E poi Eddie Vedder, che nel bel mezzo di uno straordinario concerto, sempre a Milano, dedicò Given to fly alla nazionale italiana appena laureatasi campione del mondo (partì in automatico il pezzo dei White Stripes, la canzone più conosciuta da chi non ne sa il titolo).

E Materazzi e Del Piero sul palco degli Stones pochi giorni dopo la finale di Berlino? Insomma, la musica piace e molto anche ai calciatori e questo spesso crea intrecci imprevedibili.

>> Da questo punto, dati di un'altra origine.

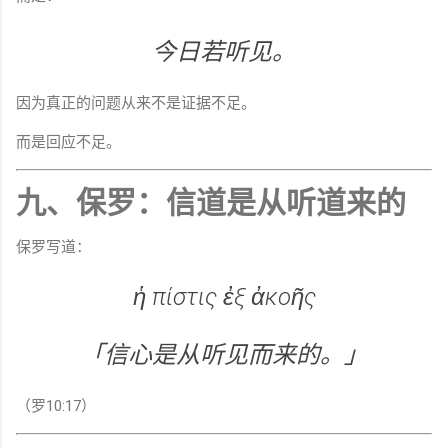
今日若听见。
因为真正的问题从来不是证据不足。
而是回应不足。
九、保罗：信道是从听道来的
保罗写道：
ἡ πίστις ἐξ ἀκοῆς
「信心是从听见而来的。」
（罗10:17）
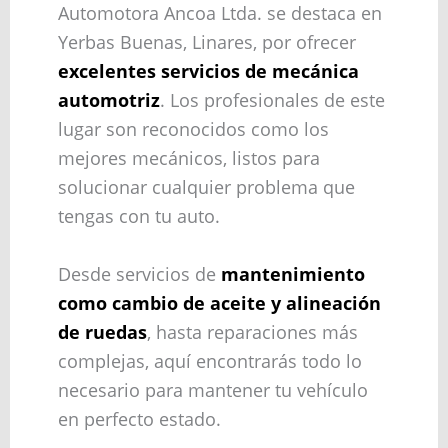
Automotora Ancoa Ltda. se destaca en
Yerbas Buenas, Linares, por ofrecer
excelentes servicios de mecánica
automotriz
. Los profesionales de este
lugar son reconocidos como los
mejores mecánicos, listos para
solucionar cualquier problema que
tengas con tu auto.
Desde servicios de
mantenimiento
como cambio de aceite y alineación
de ruedas
, hasta reparaciones más
complejas, aquí encontrarás todo lo
necesario para mantener tu vehículo
en perfecto estado.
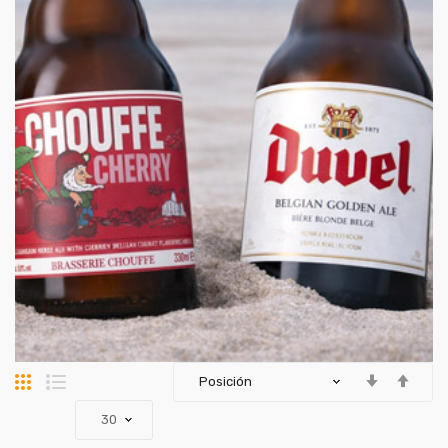
Parrilla
Lista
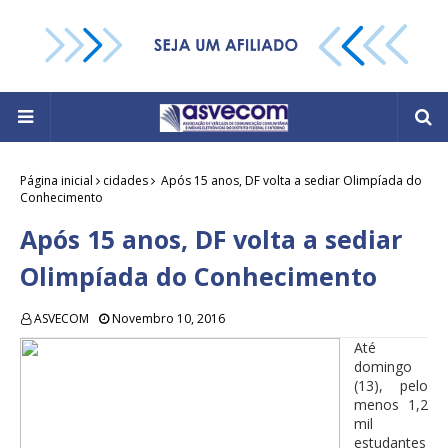
Página inicial
cidades
Após 15 anos, DF volta a sediar Olimpíada do
Conhecimento
Após 15 anos, DF volta a sediar
Olimpíada do Conhecimento
ASVECOM
Novembro 10, 2016
Até
domingo
(13), pelo
menos 1,2
mil
estudantes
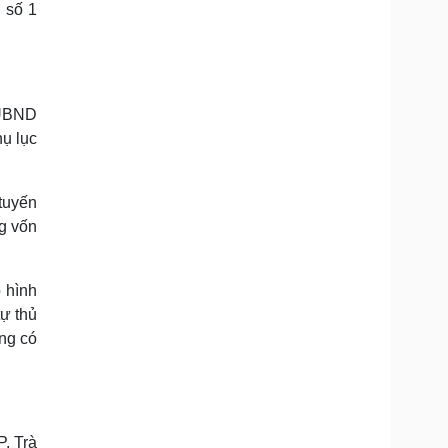
 số 1
 UBND
ụ lục
tuyến
g vốn
 hình
tự thủ
ng có
P. Trà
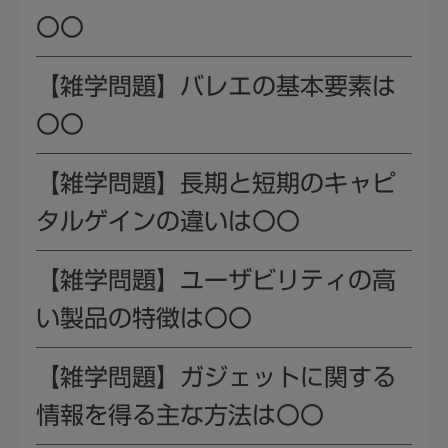
〇〇
【雑学問題】バレエの基本要素は
〇〇
【雑学問題】長期と短期のキャピ
タルゲインの違いは〇〇
【雑学問題】ユーザビリティの高
い製品の特徴は〇〇
【雑学問題】ガジェットに関する
情報を得る主な方法は〇〇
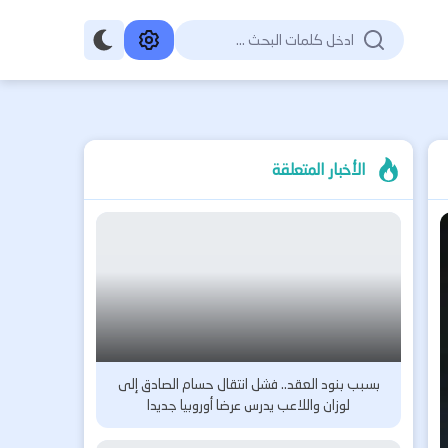
الأخبار المتعلقة
بسبب بنود العقد.. فشل انتقال حسام الصادق إلى
لوزان واللاعب يدرس عرضا أوروبيا جديدا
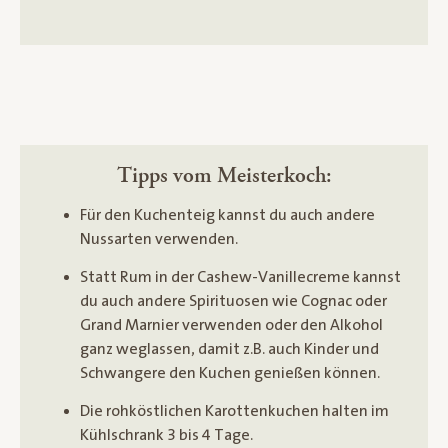
Tipps vom Meisterkoch:
Für den Kuchenteig kannst du auch andere
Nussarten verwenden.
Statt Rum in der Cashew-Vanillecreme kannst
du auch andere Spirituosen wie Cognac oder
Grand Marnier verwenden oder den Alkohol
ganz weglassen, damit z.B. auch Kinder und
Schwangere den Kuchen genießen können.
Die rohköstlichen Karottenkuchen halten im
Kühlschrank 3 bis 4 Tage.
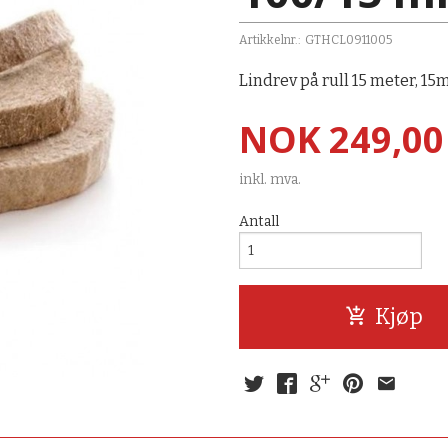
Artikkelnr.:
GTHCL0911005
Lindrev på rull 15 meter, 15
Pris
NOK
249,00
inkl. mva.
Antall
Kjøp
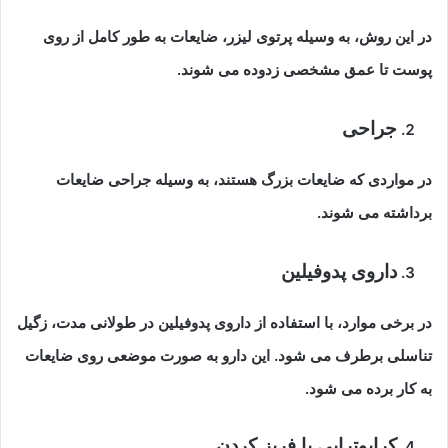
در این روش، به وسیله پرتوی لیزر، ضایعات به طور کامل از روی
پوست تا عمق مشخصی زدوده می شوند.
جراحی
در مواردی که ضایعات بزرگ هستند، به وسیله جراحی ضایعات
برداشته می شوند.
داروی پدوفیلین
در برخی موارد، با استفاده از داروی پدوفیلین در طولانی مدت، زگیل
تناسلی برطرف می شود. این دارو به صورت موضعی روی ضایعات
به کار برده می شود.
کرایوتراپی یا فریز کردن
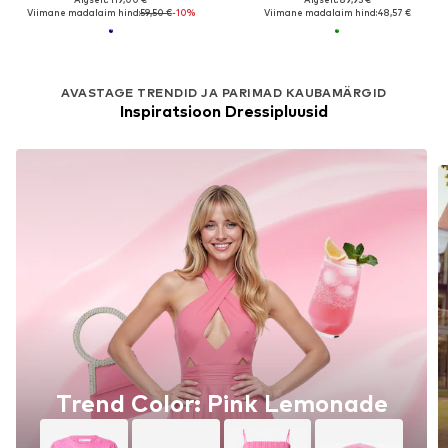
Viimane madalaim hind:
59,50 €
-10%
Viimane madalaim hind:
48,57 €
AVASTAGE TRENDID JA PARIMAD KAUBAMÄRGID
Inspiratsioon Dressipluusid
Trend Color: Pink Lemonade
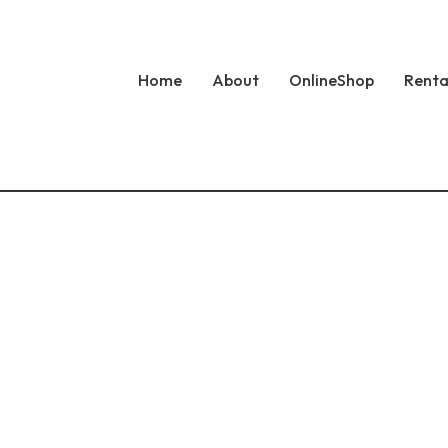
Home
About
OnlineShop
Renta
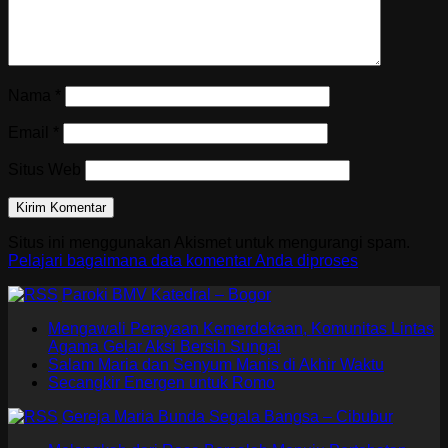
Nama
*
Email
*
Situs Web
Situs ini menggunakan Akismet untuk mengurangi spam.
Pelajari bagaimana data komentar Anda diproses
Paroki BMV Katedral – Bogor
Mengawali Perayaan Kemerdekaan, Komunitas Lintas
Agama Gelar Aksi Bersih Sungai
Salam Maria dan Senyum Manis di Akhir Waktu
Secangkir Energen untuk Romo
Gereja Maria Bunda Segala Bangsa – Cibubur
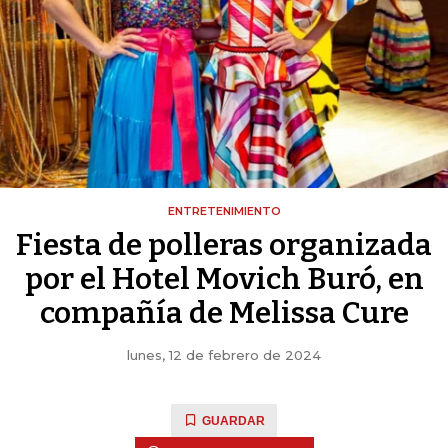
ENTRETENIMIENTO
Fiesta de polleras organizada
por el Hotel Movich Buró, en
compañía de Melissa Cure
lunes, 12 de febrero de 2024
GUARDAR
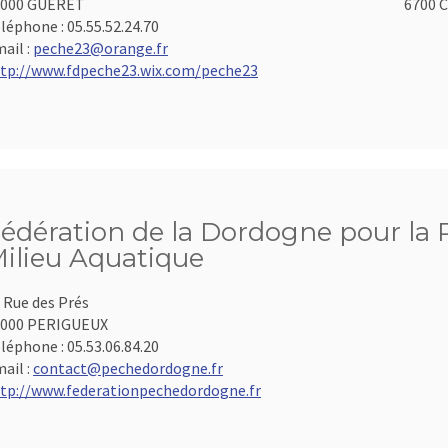
3000 GUERET
6700 C
léphone :
05.55.52.24.70
ail :
peche23@orange.fr
tp://www.fdpeche23.wix.com/peche23
édération de la Dordogne pour la P
ilieu Aquatique
 Rue des Prés
4000 PERIGUEUX
léphone :
05.53.06.84.20
ail :
contact@pechedordogne.fr
tp://www.federationpechedordogne.fr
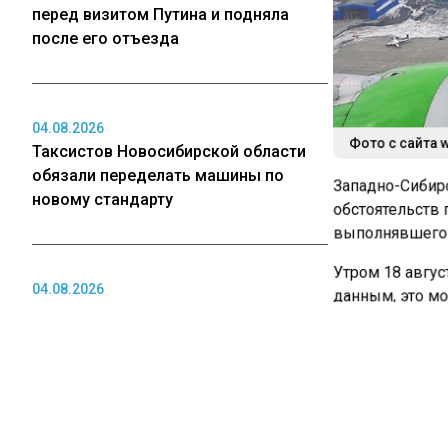
перед визитом Путина и подняла
после его отъезда
04.08.2026
Фото с сайта w
Таксистов Новосибирской области
обязали переделать машины по
Западно-Сибирс
новому стандарту
обстоятельств п
выполнявшего р
Утром 18 авгус
04.08.2026
данным, это мо
Стали известны самые дефицитные
оборудования. 
профессии в Томской области
сообщили в Зап
На борту наход
специалисты на
04.08.2026
воздушного суд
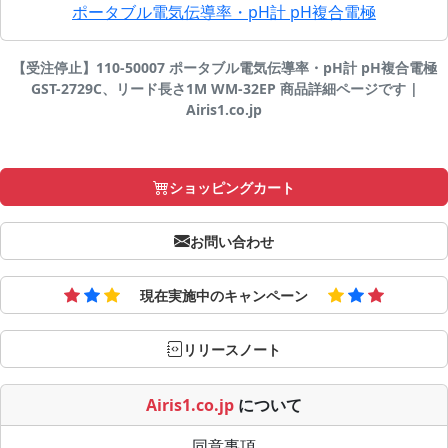
ポータブル電気伝導率・pH計 pH複合電極
【受注停止】110-50007 ポータブル電気伝導率・pH計 pH複合電極
GST-2729C、リード長さ1M WM-32EP 商品詳細ページです |
Airis1.co.jp
ショッピングカート
お問い合わせ
現在実施中のキャンペーン
リリースノート
Airis1.co.jp
について
同意事項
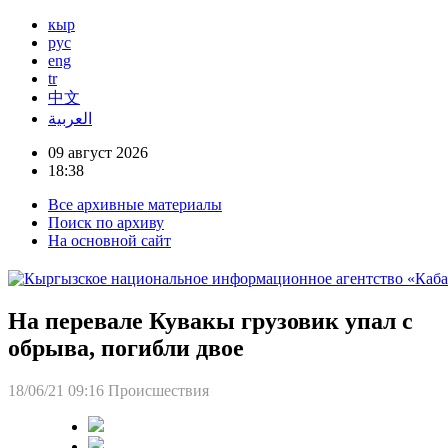
кыр
рус
eng
tr
中文
العربية
09 август 2026
18:38
Все архивные материалы
Поиск по архиву
На основной сайт
На перевале Кувакы грузовик упал с
обрыва, погибли двое
18/06/21 09:16
Происшествия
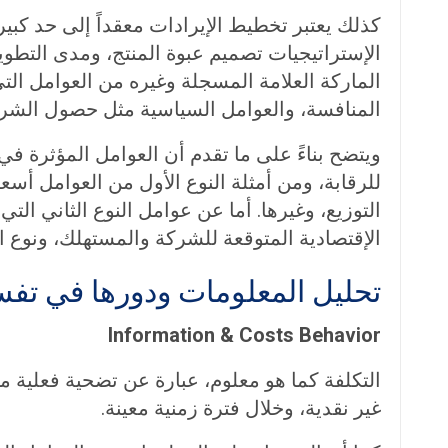
كذلك يعتبر تخطيط الإيرادات معقداً إلى حد كب
الإستراتيجيات تصميم عبوة المنتج، ومدى التطوي
الماركة العلامة المسجلة وغيره من العوامل ال
المنافسة، والعوامل السياسية مثل حصول الشر
ويتضح بناءً على ما تقدم أن العوامل المؤثرة 
للرقابة، ومن أمثلة النوع الأول من العوامل أس
التوزيع، وغيرها. أما عن عوامل النوع الثاني الت
الإقتصادية المتوقعة للشركة والمستهلك، ونوع ا
تحليل المعلومات ودورها في تفس
Information & Costs Behavior
التكلفة كما هو معلوم، عبارة عن تضحية فعلية م
غير نقدية، وخلال فترة زمنية معينة.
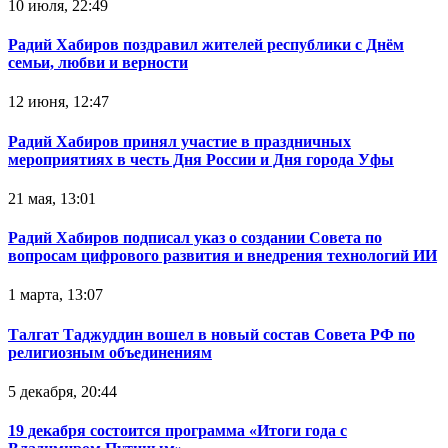
10 июля, 22:49
Радий Хабиров поздравил жителей республики с Днём
семьи, любви и верности
12 июня, 12:47
Радий Хабиров принял участие в праздничных
мероприятиях в честь Дня России и Дня города Уфы
21 мая, 13:01
Радий Хабиров подписал указ о создании Совета по
вопросам цифрового развития и внедрения технологий ИИ
1 марта, 13:07
Талгат Таджуддин вошел в новый состав Совета РФ по
религиозным объединениям
5 декабря, 20:44
19 декабря состоится программа «Итоги года с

Confesso infine che la mia forte, fortissima simpatia per il Genoa ha una motivazione ben precisa: Fabrizio de André.

Altri, alcuni davvero curiosi, sono gli aneddoti presenti sul libro, dello stesso tenore.

Le canzoni, la musica stessa, fanno parte della competizione calcistica in modo basilare, come ci ricordano tutti i titoli mitici citati da Bacciocchi, pezzi ormai legati a doppio filo con la tal squadra o il tal stadio.

La You’ll never walk alone cantata all’unisono dal Celtic Park di Glasgow ha fatto alzare diversi centimetri di pelle d’oca anche a chi non tifava Celtic quella sera di Champions e non a caso nella coreografia era presente una versione riveduta e corretta della copertina di un mitico disco dei Clash.

Il legame, il senso di appartenenza, la fedeltà (spesso esacerbata) per i colori della tua squadra chiamano naturalmente una colonna sonora, un inno, una melodia da cantare tutti assieme per sentirsi davvero uniti e più forti di qualunque avversario.

La musica svolge quindi questo ruolo di collante, di rafforzativo di un legame, che trova quindi linfa ed enfasi nuova nelle sette note.

Antonio Bacciocchi e Alberto Galletti riescono a rappresentare tutto questo, portando innumerevoli esempi e soprattutto elencando una serie impressionante di generi e stili che nel tempo hanno coinvolto i frequentatori abituali delle gradinate; non sempre in maniera diretta, ad esempio i mods britannici, ma comunque presentando il legame tra calcio e musica come qualcosa di molto concreto e solido.

Anni fa mi innamorai perdutamente di Nick Hornby solo leggendo la quarta di copertina di due suoi libri. Nella prima si chiedeva se si potesse amare una donna e contemporaneamente andare pazzo per 11 uomini (“Febbre a 90”).

Nella seconda la domanda era invece se fosse possibile amare qualcuno con una collezione di dischi incompatibile con la propria (“Alta fedeltà”).

Io, che un paio di mesi fa ho festeggiato lo scudetto della mia squadra e poi sono partito per vedere Southside Johnny a Milano, la risposta non l’ho ancora trovata, ma non credo sia così importante farlo.